[WORK TO COMPLETE] Set down word for word the passage of the cluster-troubleshooting thread below that begins with the words containing "3. I have selected" and ends with "some other distribution?".

[GIVEN TEXT]
*** Begin section ***

I did a clean install again and have run into exactly the same problem
at step-8.
The /home mount scrolls on all 31 nodes and fails in the test.
I get no errors whatsoever in the first steps.
This time however, I am asked for the password for oscartst user as
number of times as there are nodes in subsequent tests.
It looks like a very minor problem but we don't know how to fix it.
Unfortunately, we are non professional linux users and are trying to
fix the cluster for teaching  bioinformatics.
1. I have installed fedora core 4 as 'workstation' Should I go for
custom install?
2. I have checked 'network' also in the selection of packages.
3. I have selected MPIH instead of LAM
Could some one please suggest some tests to check if NFS is working properly?
Should we change to fedora core 5 or 6 or some other distribution?
By the way how is the whole cluster shutdown?
Currently, I ssh into every node and issue halt -p :)

Still trying and haven't lost hope yet,

lutfullah




On 4/24/07, Michael Edwards <[EMAIL PROTECTED]> wrote:
> The home directories should contain the same files as the head node, which
> to start with is probably just a bunch of .whatever files.
>
> I have had problems with the passwordless ssh when I was fiddling around
> with getting LDAP authentication set up, so you may have changed something
> which fixed one problem but is now causing this one.  Adding things to
> hosts.allow should not be necessary for instance, though as far as I know it
> shouldn't cause problems either.
>
> After you were having set up problems, did you go back and start with a
> clean OS install again?  It shouldn't take nearly as long the second time :)
>
>
> On 4/24/07, Dr. Lutfullah <[EMAIL PROTECTED]> wrote:
> > /etc/hosts is like this on all nodes:
> >
> > # Do not remove the following line, or various programs
> > # that require network functionality will fail.
> > 127.0.0.1       localhost.localdomain    localhost
> > 192.168.0.100 cc32.kust.edu.pk cc32 oscar_server nfs_oscar pbs_oscar
> >
> > # These entries are managed by SIS, please don't modify them.

*** End section ***

[INFORMATION PROVIDED]

*** Begin section ***

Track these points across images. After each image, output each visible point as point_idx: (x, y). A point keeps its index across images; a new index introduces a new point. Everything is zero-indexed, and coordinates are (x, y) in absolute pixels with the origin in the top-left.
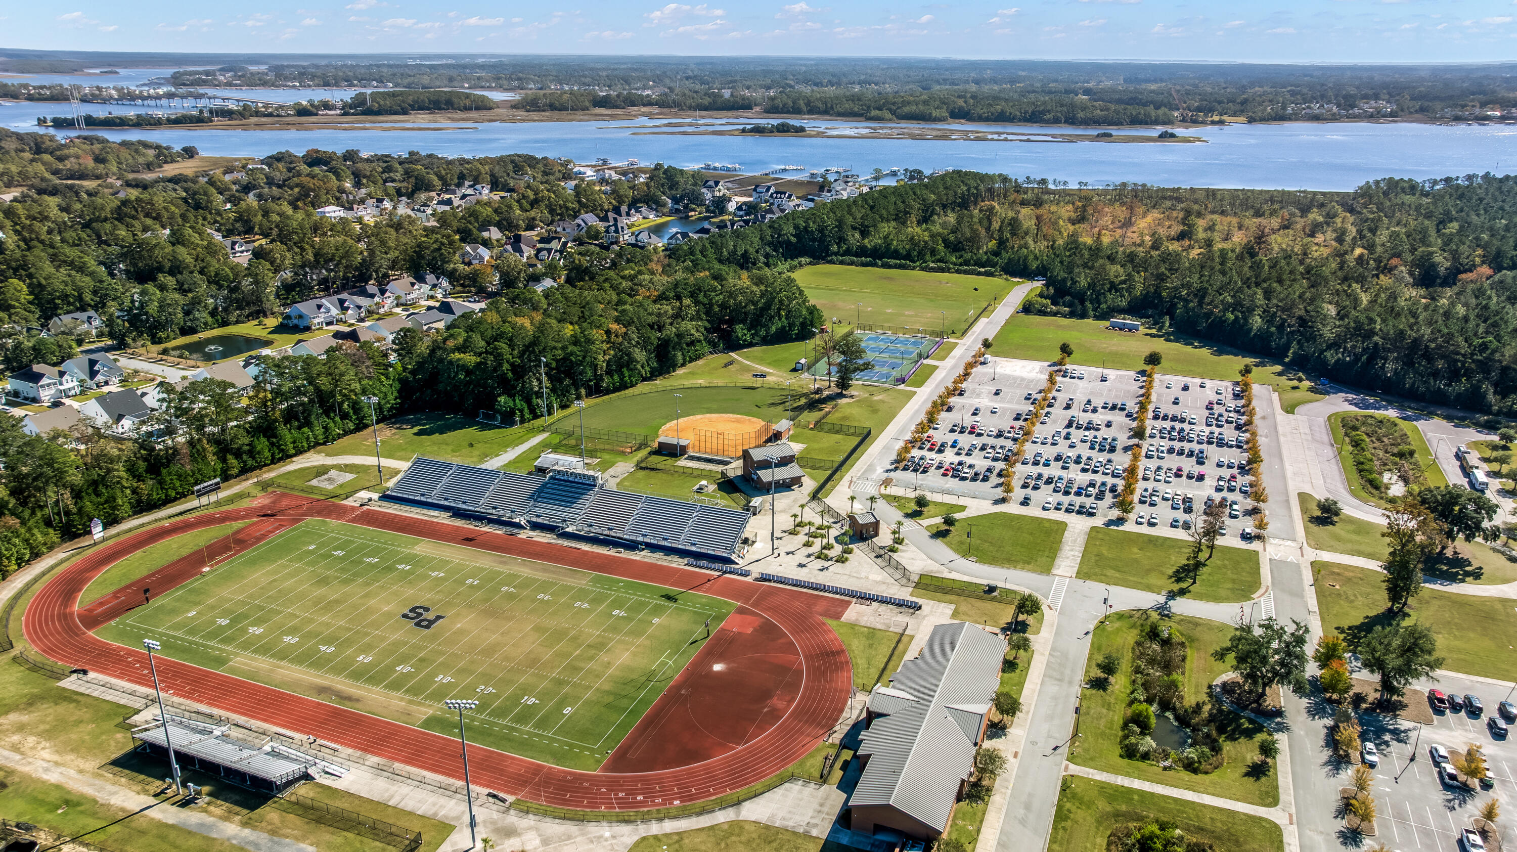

*** End section ***

[SOLUTION TO THE EXERCISE]
3. I have selected MPIH instead of LAM
Could some one please suggest some tests to check if NFS is working properly?
Should we change to fedora core 5 or 6 or some other distribution?